## Requirement A
According to the terms of sale, within what period must blanket orders be released?
## Requirement B
Using the terms of sale, explain in one to three sentences why TME is not liable when a supplier's delay holds up its performance.
## Requirement C
Print the part of the terms of sale that opens with the words containing "TITLE AND RISK" and closes with "separate line item.".

## Extracted text
- - - -
TERMS AND CONDITIONS OF SALE
for SEMI-CUSTOM PRODUCTS
SHIPMENT & DELIVERY DATES
Third Millennium Engineering ("TME”) shall ship in accordance with TME's standard practices, unless otherwise agreed by TME in a signed writing. Shipment of any products purchased is subject to TME's availability schedule. TME shall use reasonable, good faith, efforts to meet any delivery date(s) quoted or acknowledged. However, TME shall not be liable for its failure to meet such date(s). TME shall not be liable for delays in performance due to unforeseen circumstances or causes beyond its reasonable control. This includes, but is not limited to, acts of nature, acts of government, labor disputes, personnel unavailability, delays by suppliers, or customer changes. Once a purchase order ("Order") is accepted by TME, purchaser ("Buyer") may not change shipment dates of such Order without TME's signed written consent or formal acknowledgment of acceptance. TME reserves the right to fabricate the entire Order quantity upon receipt of Buyer's Order unless otherwise agreed in a signed writing. Blanket orders must be released within one (1) year from the Order date.
DELINQUENT PAYMENT & SECURITY TERMS
If Buyer becomes delinquent in the payment of any sum due TME, TME shall not be obligated to continue performance under any agreement with Buyer. In addition, Buyer shall pay TME a delinquency charge (liquidated damages) on all amounts payable to TME pursuant hereto which are past due at a rate equal to the lower of (i) 18% per annum or (ii) the highest rate permitted by applicable law. The imposition of such delinquency charge does not imply or constitute an agreement to forbear collection of such delinquent account. Buyer shall reimburse TME for all collection costs, including reasonable court costs and attorneys' fees and expenses, incurred by TME in collecting any amount past due hereunder. Buyer hereby grants and TME hereby reserves a purchase money security interest in each product purchased pursuant hereto, and any proceeds thereof, for the amount of its purchase price.
TITLE AND RISK OF LOSS
Title to and risk of loss on all products purchased pursuant hereto, whether or not such products conform to any Order submitted by Buyer, shall pass to Buyer when such items are shipped from TME's plant of manufacture. Customer purchased equipment, components, material, etc. that is shipped to TME for inclusion in the Goods being manufactured by TME or provided to TME for development purposes shall be insured by TME for the time located on TME premises, unless buyer provides a written statement that it is already insured by buyer. The charge for this insurance coverage is not included in any quotations under this Agreement and shall be added to the final invoice as a separate line item.
- - - -
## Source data
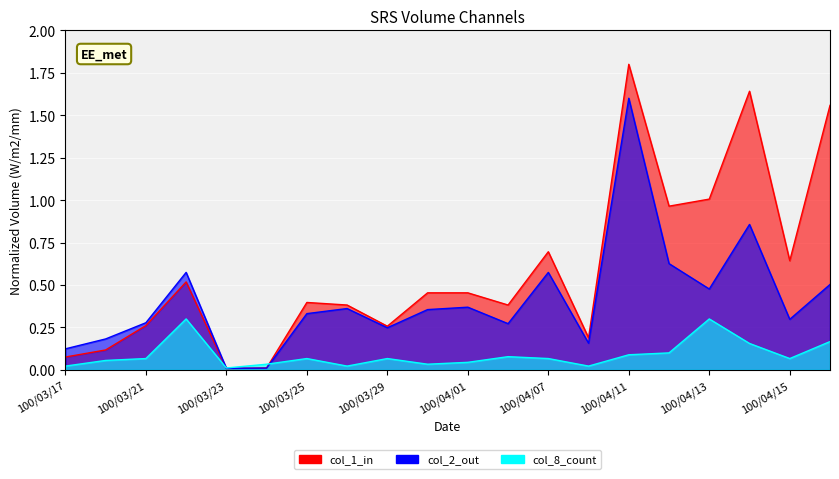

Rank the series by their average value, from lowest to highest.

col_8, col_2, col_1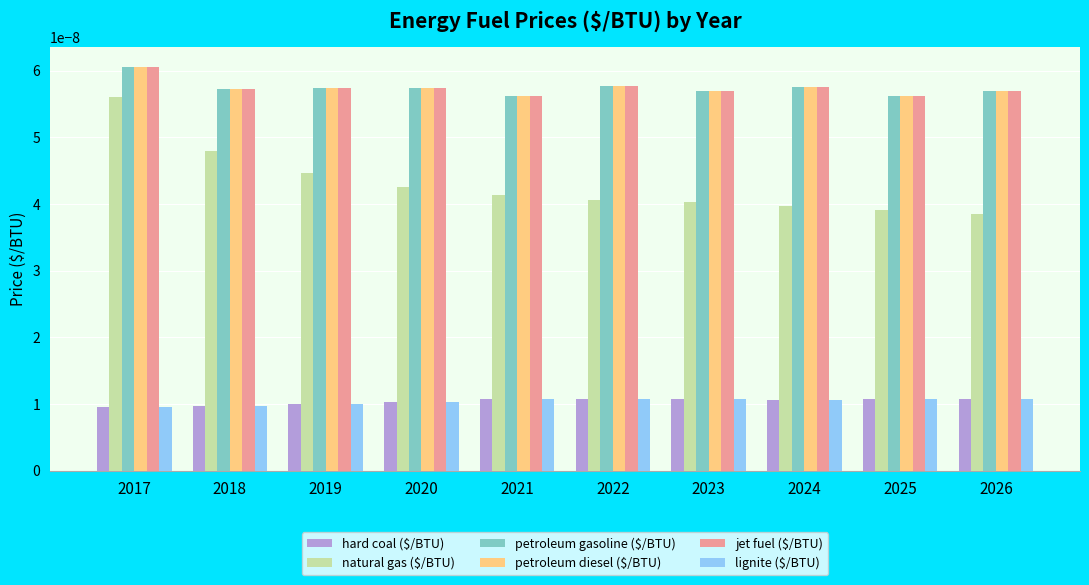

How many groups of bars are there?

10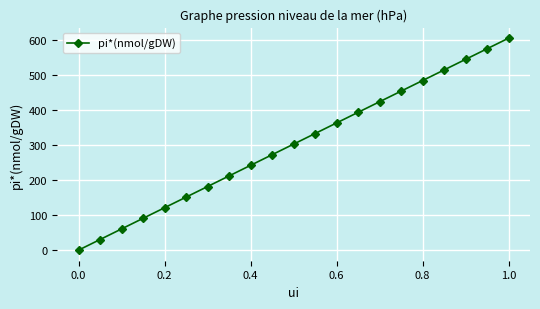

What is the greatest value displayed?

604.2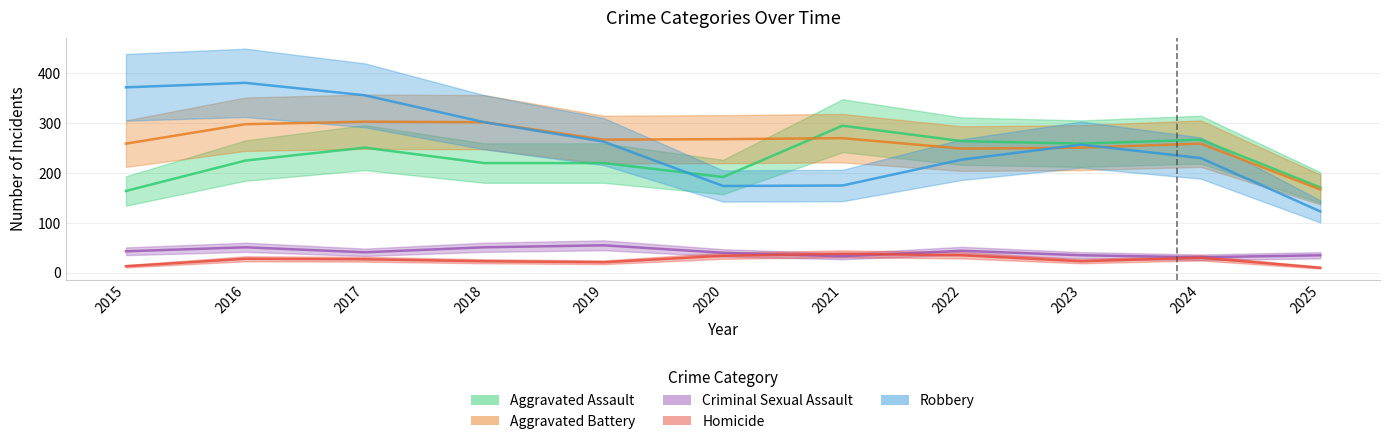

At 2020, list the series in order from largest to smallest.

Aggravated Battery, Aggravated Assault, Robbery, Criminal Sexual Assault, Homicide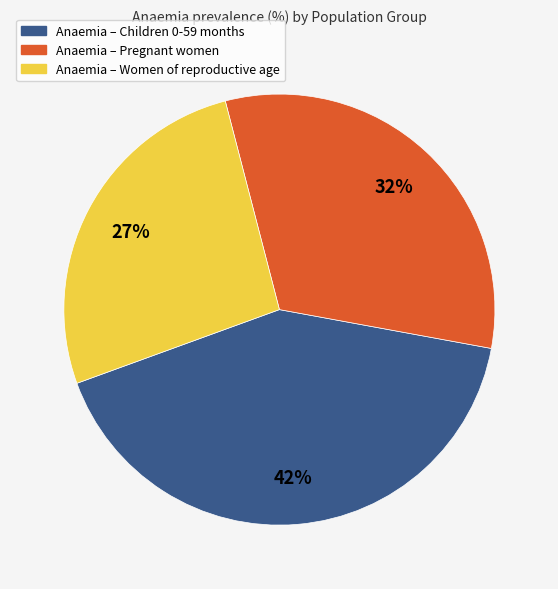

To the nearest percent, what is the difference between the largest and smallest slice percentages?

15%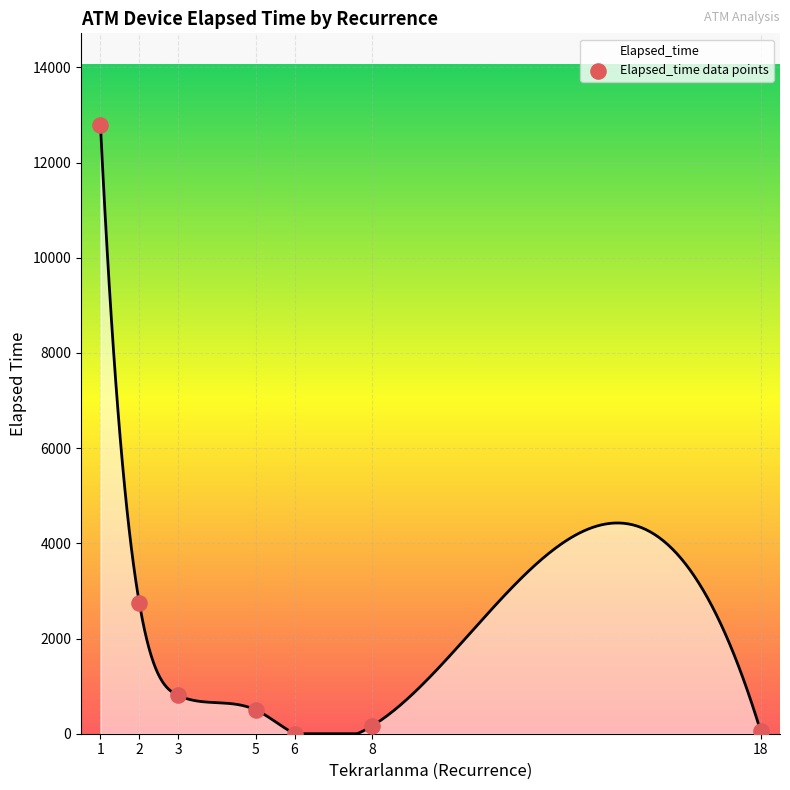

What is the change in value from 1 to 8?

-12630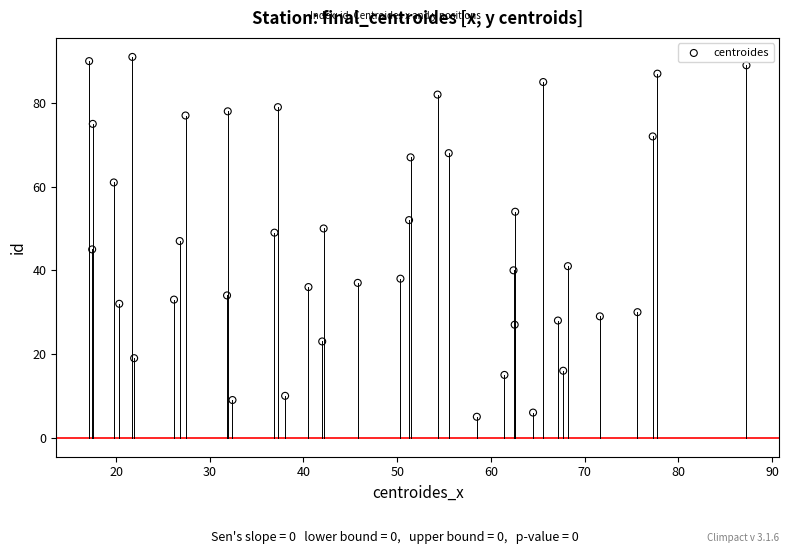

What is the range of Y values (max minus min)?

86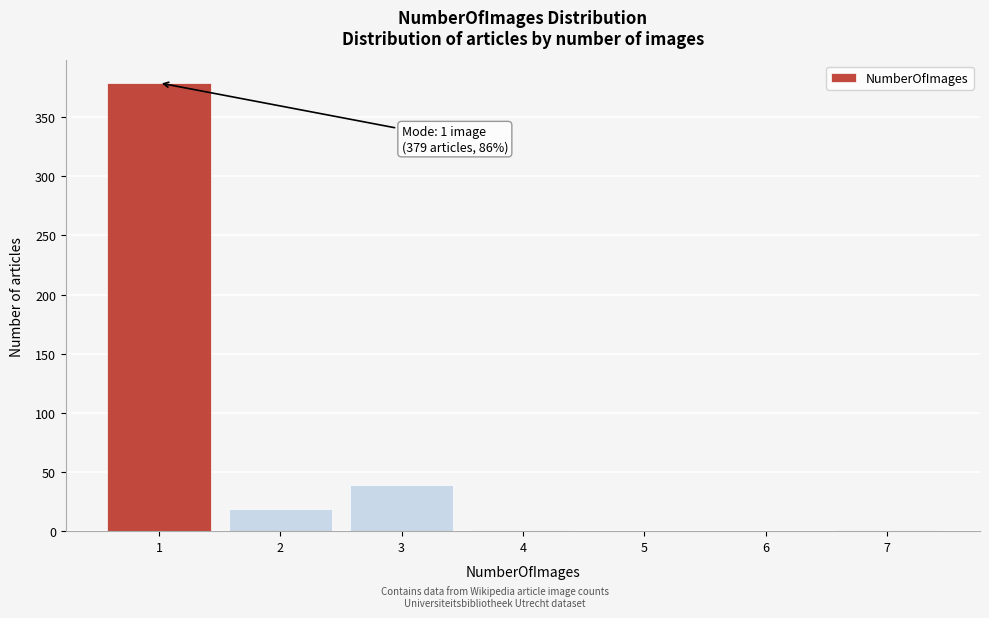

The value at 1 is 379. True or false?

True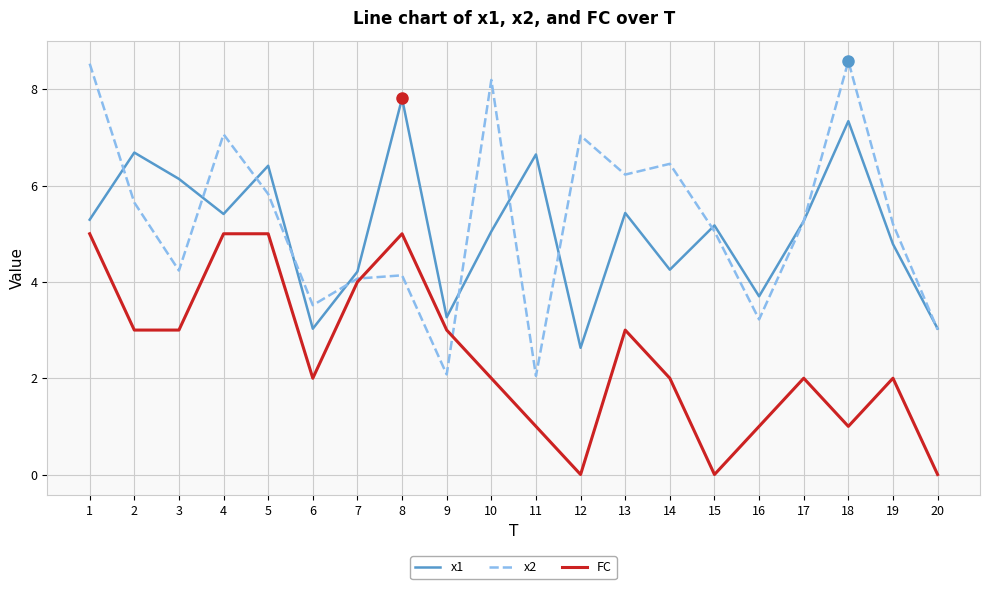

Is it true that x2 equals 2.1 at 5?

False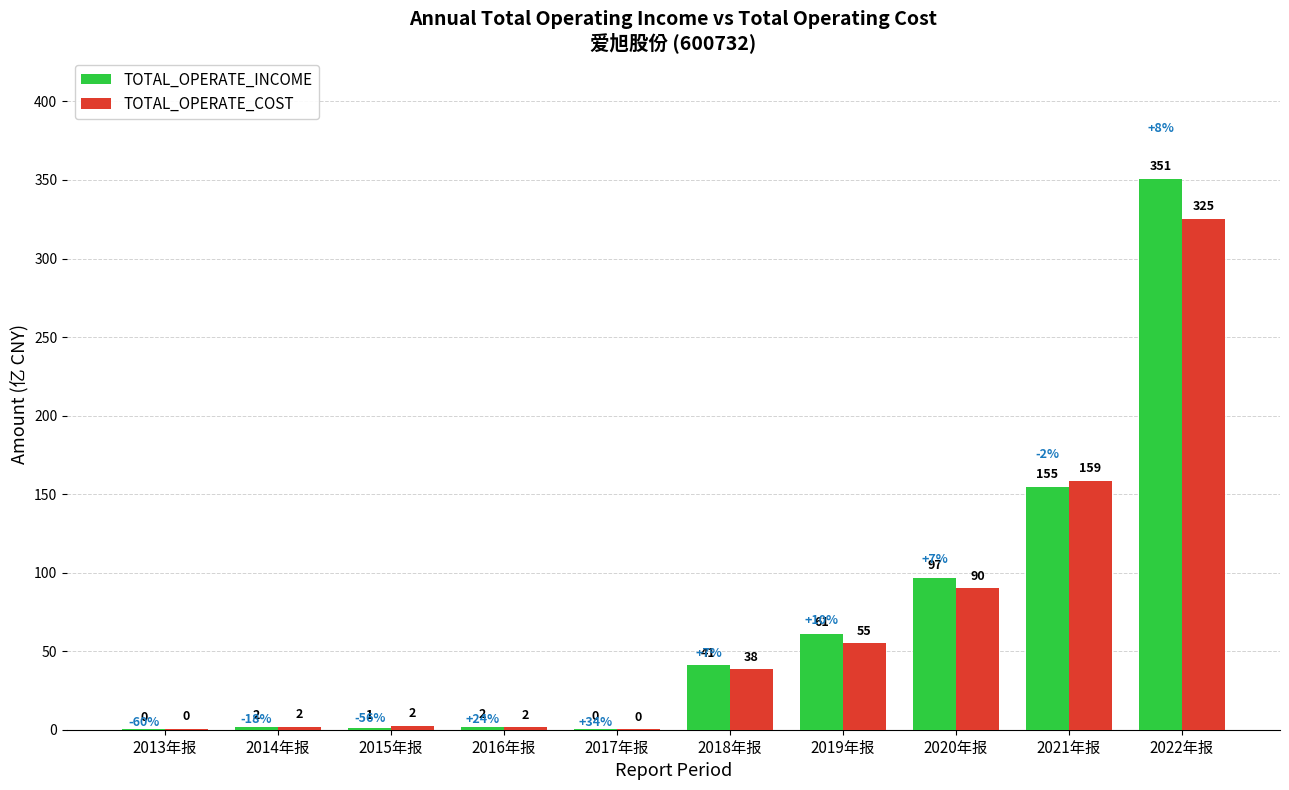

Are the bars grouped side by side (vs. stacked)?

Yes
- - - -
## Response A
Within one (1) year from the Order date.

## Response B
TME is not liable for delays in performance caused by unforeseen circumstances or causes beyond its reasonable control. The terms list delays by suppliers among those causes.

## Response C
TITLE AND RISK OF LOSS
Title to and risk of loss on all products purchased pursuant hereto, whether or not such products conform to any Order submitted by Buyer, shall pass to Buyer when such items are shipped from TME's plant of manufacture. Customer purchased equipment, components, material, etc. that is shipped to TME for inclusion in the Goods being manufactured by TME or provided to TME for development purposes shall be insured by TME for the time located on TME premises, unless buyer provides a written statement that it is already insured by buyer. The charge for this insurance coverage is not included in any quotations under this Agreement and shall be added to the final invoice as a separate line item.